• [Problem to solve] Copy the data exactly from the line that contains "<!-- river -->" through the line that contains "341,74 354,77 405,98", keeping both end lines and leaving out everything else.

Records shown: Begin

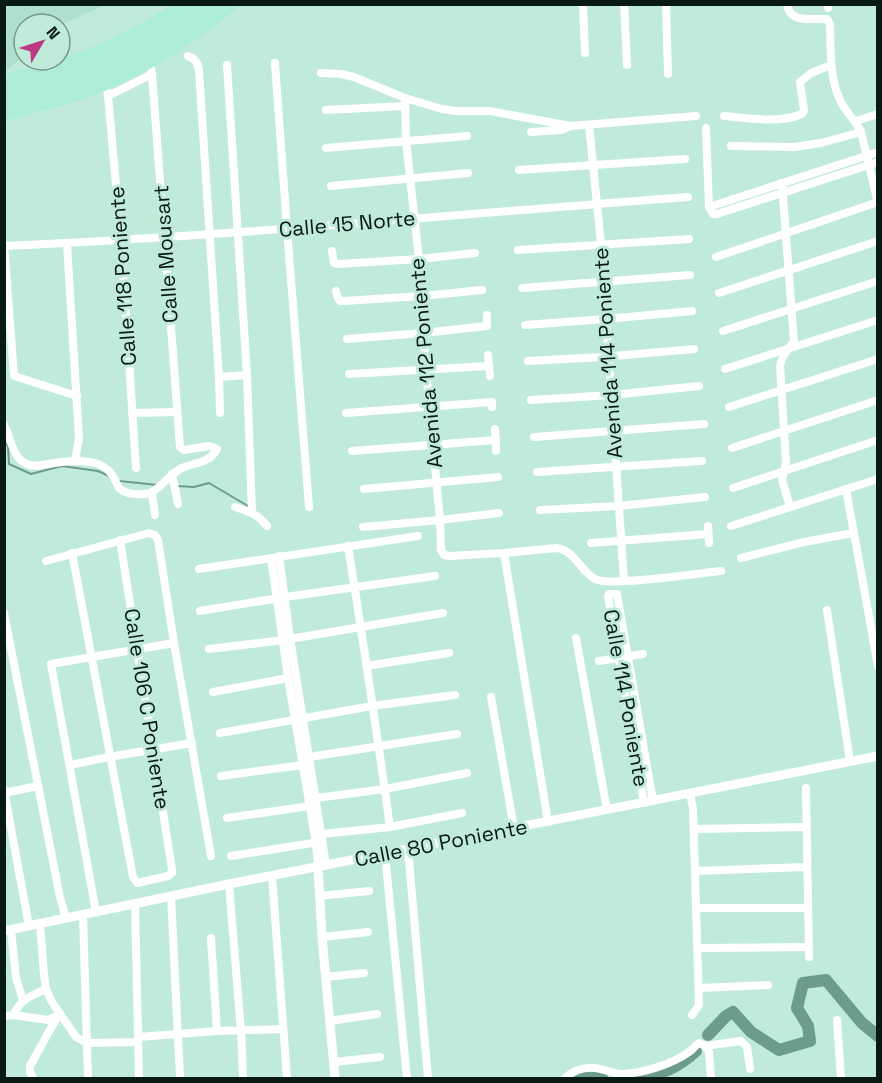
<svg xmlns="http://www.w3.org/2000/svg" width="882" height="1083" font-family="'Space Grotesk',sans-serif">
<style>
.built{fill:#ade1cd}
.lines{fill:none;stroke-linecap:round;stroke-linejoin:round}
.stream{stroke:#6c9d8c;stroke-width:2}
.river{stroke:#6c9d8c;stroke-width:12}
.minor{stroke:#fff;stroke-width:8}
.tertiary{stroke:#fff;stroke-width:9}
.primary{stroke:#adedd8;stroke-width:12}
.labels{text-anchor:middle;stroke-width:6;stroke-linejoin:round;paint-order:stroke}
.street-label{font-size:21px;fill:#091914;stroke:#c0ebda}
</style>
<rect width="100%" height="100%" fill="#c0ebda"/>
<!-- built -->
<polygon class="built" points="4,5 5,4 106,5 60,25 24,24 24,55 10,68 5,70"/>
<g class="lines">
<!-- stream -->
<g class="stream">
<polyline points="4,442 8,446 9,464 31,474 62,466 98,471 109,476"/>
<polyline points="119,481 158,485"/>
<polyline points="177,486 194,487 209,483 248,506"/>
</g>
<!-- river -->
<g class="river">
<polyline points="708,1035 726,1016 733,1012 751,1032 779,1050 810,1041 808,1026 797,1008 803,983 826,980 862,1023 878,1036"/>
<polyline points="573,1078 576,1076 602,1078"/>
<path d="M640 1078C662 1074 679 1067 696 1051"/>
</g>
<!-- minor -->
<g class="minor">
<polyline points="583,4 585,53"/>
<polyline points="624,4 627,65"/>
<polyline points="666,4 668,74"/>
<path d="M787 4C789 24 813 18 827 19L830 24C831 49 829 77 840 100 845 112 856 120 861 132L878 203"/>
<polyline points="828,4 828,8"/>
<path d="M188 56C196 59 198 63 199 71L219 377 220 413"/>
<polyline points="275,63 287,229 309,507"/>
<polyline points="227,65 247,375 252,513"/>
<polyline points="321,73 341,74 354,77 405,98 442,109 455,111 490,111 570,126 696,116"/>
<polyline points="106,84 108,96 121,239 136,468"/>
<polyline points="108,96 152,74"/>
<path d="M405 98 406 141 419 259 426 370 440 520 441 550 444 555 450 556 504 553 556 548C575 550 580 571 595 579 609 587 700 573 721 571"/>
<polyline points="326,110 405,106"/>
<path d="M724 116C745 118 785 124 803 113L804 110 800 82 811 73 831 65"/>
<polyline points="856,121 878,114"/>
<polyline points="589,125 601,244 624,581"/>
<polyline points="706,128 709,207 713,214 717,214 878,162"/>
<polyline points="531,132 561,130 568,127"/>
<polyline points="731,146 794,147 821,143 861,132"/>
<polyline points="326,148 467,136"/>
<polyline points="519,170 685,159"/>
<path d="M782 183 794 342C787 349 782 356 780 366L786 463 782 480 790 507"/>
<polyline points="331,186 468,173"/>
<polyline points="709,207 878,152"/>
<polyline points="4,244 14,376 77,396"/>
<polyline points="67,244 79,438 75,461"/>
<path d="M4 246C233 236 461 214 688 197"/>
<polyline points="518,250 689,239"/>
<polyline points="332,251 334,263 337,264 419,259 475,253"/>
<polyline points="716,257 878,202"/>
<polyline points="522,288 690,275"/>
<polyline points="336,291 338,298 340,301 344,301 422,296 482,290"/>
<polyline points="719,293 878,241"/>
<polyline points="525,325 606,319 692,311"/>
<polyline points="723,331 878,281"/>
<polyline points="347,339 423,333 487,326 487,315"/>
<polyline points="488,355 490,376"/>
<polyline points="528,361 603,357 694,349"/>
<polyline points="725,369 878,320"/>
<polyline points="349,374 489,366"/>
<polyline points="219,377 247,375"/>
<polyline points="531,400 611,395 699,386"/>
<polyline points="729,407 878,359"/>
<polyline points="132,413 177,412"/>
<polyline points="346,413 492,402 492,407"/>
<path d="M4 425C11 437 12 458 27 464 36 468 45 464 54 463 66 461 78 460 90 462 99 463 108 468 113 476 115 479 117 485 119 488 126 495 140 495 150 493 159 490 171 473 182 468 195 462 209 464 217 449L209 446 184 450 180 447 152 74 150 62"/>
<polyline points="495,429 496,451"/>
<polyline points="534,437 704,424"/>
<polyline points="732,448 878,400"/>
<polyline points="352,451 496,440"/>
<polyline points="537,472 702,461"/>
<polyline points="172,474 178,504"/>
<polyline points="733,488 878,440"/>
<polyline points="364,489 498,477"/>
<polyline points="846,489 878,666"/>
<polyline points="152,493 155,515"/>
<path d="M235 507C250 512 258 514 267 526"/>
<polyline points="540,510 619,506 705,497"/>
<polyline points="708,526 709,543"/>
<polyline points="731,526 878,479"/>
<polyline points="363,527 440,520 499,513"/>
<polyline points="591,543 708,534"/>
<path d="M348 546C363 640 377 733 390 827"/>
<polyline points="72,553 133,877 137,883 168,876 172,873 172,869 120,540"/>
<polyline points="504,553 548,822"/>
<polyline points="279,556 290,638 326,865"/>
<polyline points="271,558 288,678 316,843 318,867"/>
<polyline points="741,558 804,542 853,533"/>
<polyline points="46,561 149,533 155,535 158,540 174,643 211,856"/>
<polyline points="199,569 418,536"/>
<polyline points="827,610 850,761"/>
<polyline points="200,611 285,597 435,576"/>
<polyline points="4,613 60,897 66,918"/>
<polyline points="576,638 607,810"/>
<polyline points="209,649 284,640 443,613"/>
<polyline points="599,661 643,654"/>
<polyline points="366,666 449,653"/>
<polyline points="213,692 288,678"/>
<polyline points="491,697 514,828"/>
<polyline points="220,733 372,706 455,695"/>
<polyline points="309,757 457,734"/>
<polyline points="70,765 109,757 192,743"/>
<polyline points="221,776 303,765"/>
<polyline points="806,788 809,957"/>
<polyline points="4,790 29,926"/>
<polyline points="4,793 38,786"/>
<polyline points="690,794 693,808 699,1005 692,1015"/>
<polyline points="316,798 385,789 467,773"/>
<polyline points="644,803 608,596 609,594 617,594 653,801"/>
<polyline points="227,818 310,806"/>
<polyline points="694,829 806,827"/>
<polyline points="322,834 390,827 462,813"/>
<polyline points="408,849 428,1078"/>
<polyline points="385,854 407,1078"/>
<polyline points="231,856 319,842"/>
<polyline points="695,871 807,867"/>
<polyline points="272,876 287,1078"/>
<polyline points="229,884 241,1031 243,1078"/>
<polyline points="171,896 180,1078"/>
<polyline points="319,896 369,891"/>
<polyline points="135,904 139,1078"/>
<polyline points="696,908 808,908"/>
<polyline points="96,912 51,664 174,643"/>
<polyline points="83,915 88,1078"/>
<polyline points="40,924 44,975 46,989 52,1002 76,1037 87,1043 138,1042"/>
<polyline points="11,930 16,978 23,1000"/>
<polyline points="322,937 368,932"/>
<polyline points="211,938 217,1031"/>
<polyline points="698,948 809,947"/>
<polyline points="326,977 364,973"/>
<polyline points="699,988 768,985"/>
<path d="M13 1015C21 999 31 996 46 989"/>
<polyline points="4,1016 13,1015 48,1020 59,1015"/>
<polyline points="837,1020 841,1078"/>
<polyline points="330,1021 377,1014"/>
<polyline points="138,1037 217,1031 283,1029"/>
<polyline points="705,1046 741,1041 747,1047 750,1069"/>
<polyline points="334,1062 380,1057"/>
<polyline points="33,1078 30,1072 30,1066 52,1026 60,1014"/>
<path d="M565 1078C573 1071 584 1067 595 1068 605 1069 613 1074 623 1074 644 1073 672 1064 689 1052 694 1049 694 1046 699 1043L705 1046 709 1052 711 1078"/>
</g>
<!-- tertiary -->
<g class="tertiary">
<polyline points="318,867 322,937 335,1078"/>
<polyline points="4,931 229,884 878,756"/>
</g>
<!-- primary -->
<g class="primary">
<path d="M4 81C31 73 59 66 85 56 120 43 152 25 184 4"/>
<path d="M4 93C24 87 44 82 63 76 111 59 160 36 200 4"/>
<path d="M4 102C36 93 68 86 98 74 141 57 178 32 214 4"/>
<path d="M4 115C35 106 67 100 97 88 147 67 192 39 233 4"/>
</g>
</g>
<g class="labels">
<!-- street labels -->
<g class="street-label">
<text transform="translate(347 224) rotate(-5)" y="7">Calle 15 Norte</text>
<text transform="translate(166 254) rotate(-94)" y="7">Calle Mousart</text>
<text transform="translate(123 276) rotate(-94)" y="7">Calle 118 Poniente</text>
<text transform="translate(608 353) rotate(-94)" y="7">Avenida 114 Poniente</text>
<text transform="translate(426 363) rotate(-95)" y="7">Avenida 112 Poniente</text>
<text transform="translate(626 698) rotate(80)" y="7">Calle 114 Poniente</text>
<text transform="translate(147 709) rotate(81)" y="7">Calle 106 C Poniente</text>
<text transform="translate(441 843) rotate(-11)" y="7">Calle 80 Poniente</text>
</g>
</g>
<!-- border -->
<rect width="882" height="1083" fill="none" stroke="#091914" stroke-width="12"/>
<!-- north arrow -->
<g transform="translate(42 42) rotate(51)"><circle r="28" fill="#c0ebda" stroke="#77978b" stroke-width="1.5"/>
<path d="M0-4.5L10 22L0 15L-10 22Z" fill="#bc3a83"/>
<text y="-9" font-size="16" font-weight="bold" text-anchor="middle" fill="#091914">N</text>
</g>
</svg>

Records shown: End

• [Result of the task]
<!-- river -->
<g class="river">
<polyline points="708,1035 726,1016 733,1012 751,1032 779,1050 810,1041 808,1026 797,1008 803,983 826,980 862,1023 878,1036"/>
<polyline points="573,1078 576,1076 602,1078"/>
<path d="M640 1078C662 1074 679 1067 696 1051"/>
</g>
<!-- minor -->
<g class="minor">
<polyline points="583,4 585,53"/>
<polyline points="624,4 627,65"/>
<polyline points="666,4 668,74"/>
<path d="M787 4C789 24 813 18 827 19L830 24C831 49 829 77 840 100 845 112 856 120 861 132L878 203"/>
<polyline points="828,4 828,8"/>
<path d="M188 56C196 59 198 63 199 71L219 377 220 413"/>
<polyline points="275,63 287,229 309,507"/>
<polyline points="227,65 247,375 252,513"/>
<polyline points="321,73 341,74 354,77 405,98 442,109 455,111 490,111 570,126 696,116"/>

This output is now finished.